The Tigers were actually linked to Tillman repeatedly over the offseason before they signed Fiers and Francisco Liriano. Considering how he’s looked so far, the Tigers made the right call there. Needing depth for what I will term their ludicrous attempt to contend in 2018, the Orioles inked Tillman to a one year deal at three million dollars. He may have trouble being worth even that modest sum if things don’t turn around relatively quickly.
Over the past two seasons, his velocity has decline to the point that he’s now sitting at about 89 mph. His slider has been totally ineffective in the early going this season, leading to a disastrously low strikeout rate. He’s also given up an alarming amount of home runs. The Tigers will need to exploit the long ball in friendly Camden Yards to give Fiers enough run support.
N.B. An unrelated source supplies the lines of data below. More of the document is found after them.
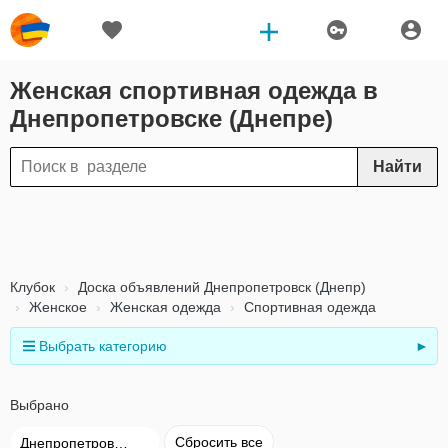
Женская спортивная одежда в
Днепропетровске (Днепре)
Найти
Клубок
Доска объявлений Днепропетровск (Днепр)
Женское
Женская одежда
Спортивная одежда
Выбрать категорию
►
Выбрано
Сбросить все
Днепропетровск (Днепр)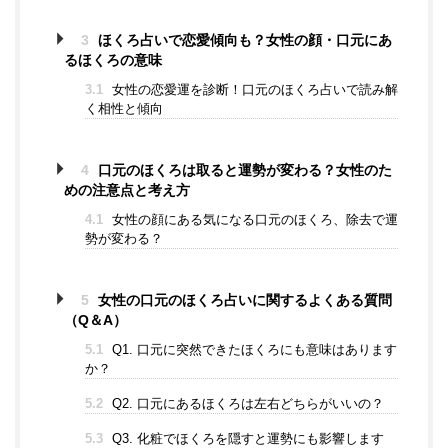
3
ほくろ占いで恋愛傾向も？女性の顔・口元にあ
るほくろの意味
3.1
女性の恋愛運を診断！口元のほくろ占いで読み解
く相性と傾向
4
口元のほくろは取ると運勢が変わる？女性のた
めの注意点と考え方
4.1
女性の顔にある気になる口元のほくろ、除去で運
勢が変わる？
5
女性の口元のほくろ占いに関するよくある質問
（Q＆A）
5.1
Q1. 口元に突然できたほくろにも意味はあります
か？
5.2
Q2. 口元にあるほくろは左右どちらがいいの？
5.3
Q3. 化粧でほくろを隠すと運勢にも影響します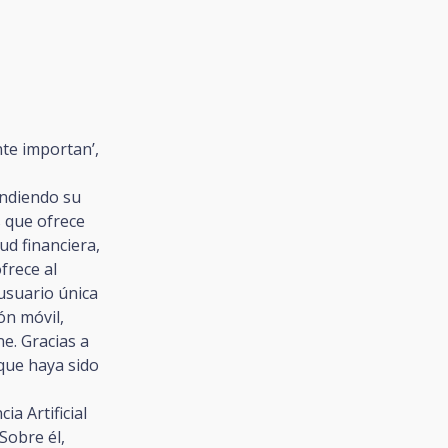
nte importan’,
endiendo su
s que ofrece
lud financiera,
frece al
 usuario única
ón móvil,
e. Gracias a
que haya sido
a Artificial
Sobre él,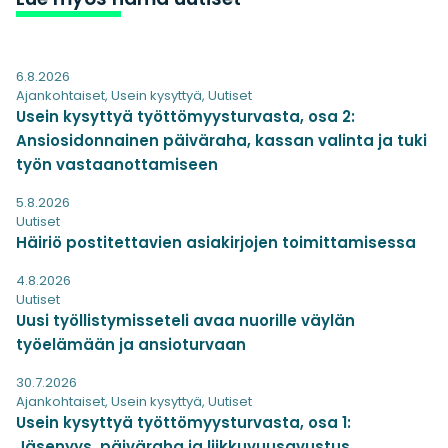
6.8.2026
Ajankohtaiset
,
Usein kysyttyä
,
Uutiset
Usein kysyttyä työttömyysturvasta, osa 2:
Ansiosidonnainen päiväraha, kassan valinta ja tuki
työn vastaanottamiseen
5.8.2026
Uutiset
Häiriö postitettavien asiakirjojen toimittamisessa
4.8.2026
Uutiset
Uusi työllistymisseteli avaa nuorille väylän
työelämään ja ansioturvaan
30.7.2026
Ajankohtaiset
,
Usein kysyttyä
,
Uutiset
Usein kysyttyä työttömyysturvasta, osa 1:
Jäsenyys, päiväraha ja liikkuvuusavustus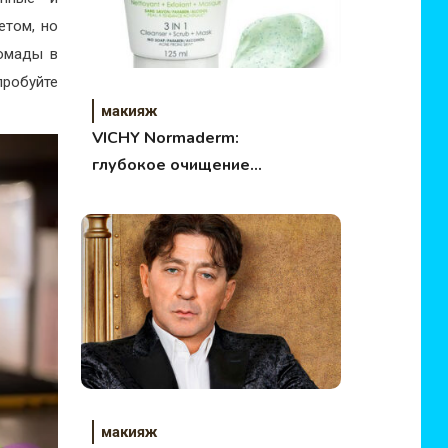
етом, но
помады в
пробуйте
макияж
VICHY Normaderm:
глубокое очищение
три-актив 3 в 1
макияж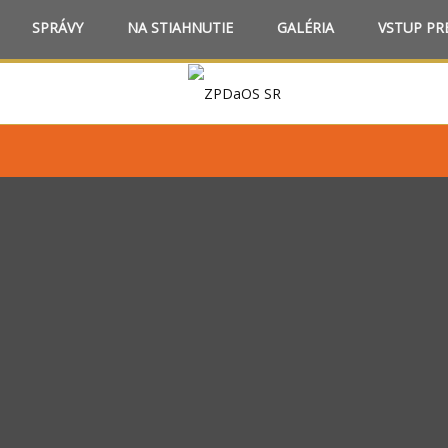
SPRÁVY
NA STIAHNUTIE
GALÉRIA
VSTUP PR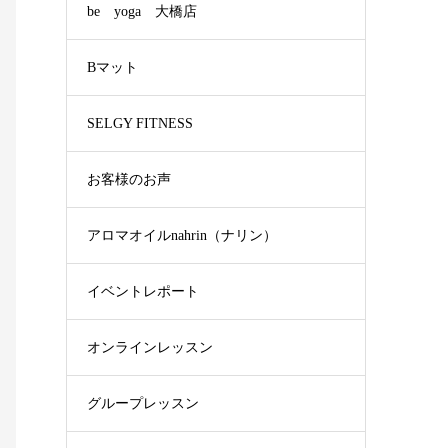
be yoga 大橋店
Bマット
SELGY FITNESS
お客様のお声
アロマオイルnahrin（ナリン）
イベントレポート
オンラインレッスン
グループレッスン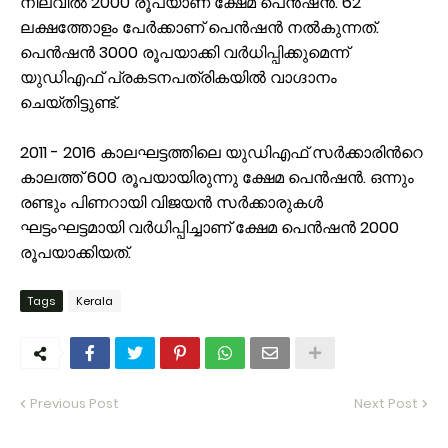
നിലവില്‍ 2000 രൂപയാണ് ക്ഷേമ പെന്‍ഷന്‍. 62
ലക്ഷത്തോളം പേര്‍ക്കാണ് പെന്‍ഷന്‍ നല്‍കുന്നത്.
പെൻഷൻ 3000 രൂപയാക്കി വർധിപ്പിക്കുമെന്ന്
യുഡിഎഫ് പ്രകടനപത്രികയിൽ വാഗ്ദാനം
ചെയ്തിട്ടുണ്ട്.
2011 - 2016 കാലഘട്ടത്തിലെ യുഡിഎഫ് സർക്കാരിന്‍റെ
കാലത്ത് 600 രൂപയായിരുന്നു ക്ഷേമ പെൻഷൻ. ഒന്നും
രണ്ടും പിണറായി വിജയൻ സർക്കാരുകൾ
ഘട്ടംഘട്ടമായി വർധിപ്പിച്ചാണ് ക്ഷേമ പെൻഷൻ 2000
രൂപയാക്കിയത്.
Tags
Kerala
Previous Post
Next Post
Tigers lefties such as Leonys Martin and Victor Martinez have had great success against Tillman in the past, and Jeimer Candelario seems another likely to get good reads on his mediocre stuff. Still, the Tigers writ large should have little trouble making hard contact. Tillman is getting only 23.3 swings outside the strike zone, and when he comes over the plate he gets mauled. His zone contact rate in 2018 stands at a terrifying—for Orioles’ fans—97.9 percent.
Key Matchup: Fiers vs. the Orioles left-handed bats
Surprisingly, Mike Fiers hasn’t had much trouble with the likes of Manny Machado or Adam Jones in his previous matchups with the Orioles. It’s been the left-handers, like Pedro Alvarez and Chris Davis who have hammered Fiers in the past. Of course, Fiers is decidedly in soft tosser territory now as well. Yet despite stuff that doesn’t really pass the eye test, Fiers deception and command has been good enough to stay out of major trouble. In fact, Fiers is running a high whiff rate by his previous standards, and is getting more swings at pitches out of the zone in the early going. Pitching coach Chris Bosio’s emphasis on proper sequencing and deception may be at work here. Fiers minuscule walk rate also means Orioles’ hitters will have to work for everything they get tonight.
So far, those hitters have been incapable of doing much work. The Orioles’ offense in languishing at 27th in baseball, and running a miserable team wRC+ of just 78 so far. Chris Davis, who should be the biggest threat for Fiers, is batting just .174 with two home runs. If there is a team Tigers’ starting pitchers are happy to face, it’s likely the Orioles as much as say, the Royals.
Miggy will go yard tonight
Miguel Cabrera hasn’t had a whole lot of success against Tillman particularly, but he has balled out in Camden Yards on numerous occasions. So far, the big man boasts a triple slash line of .325/.409/.500, which is his best mark at this point in a season in many years. Obviously he hasn’t been launching enough fly balls to truly cash in on all the hard contact he’s making, but he’s clearly much healthier and turning around even the highest velocity fastballs with authority once again. On a warm, humid evening in Baltimore, in a hitter friendly yard, and facing a struggling starter like Tillman, look for Cabrera to have a good night, and possibly launch home run number three while he’s at it.
Fiers gets knocked around again, but the Tigers’ hitters feast on Chris Tillman to build an early lead and hang on late.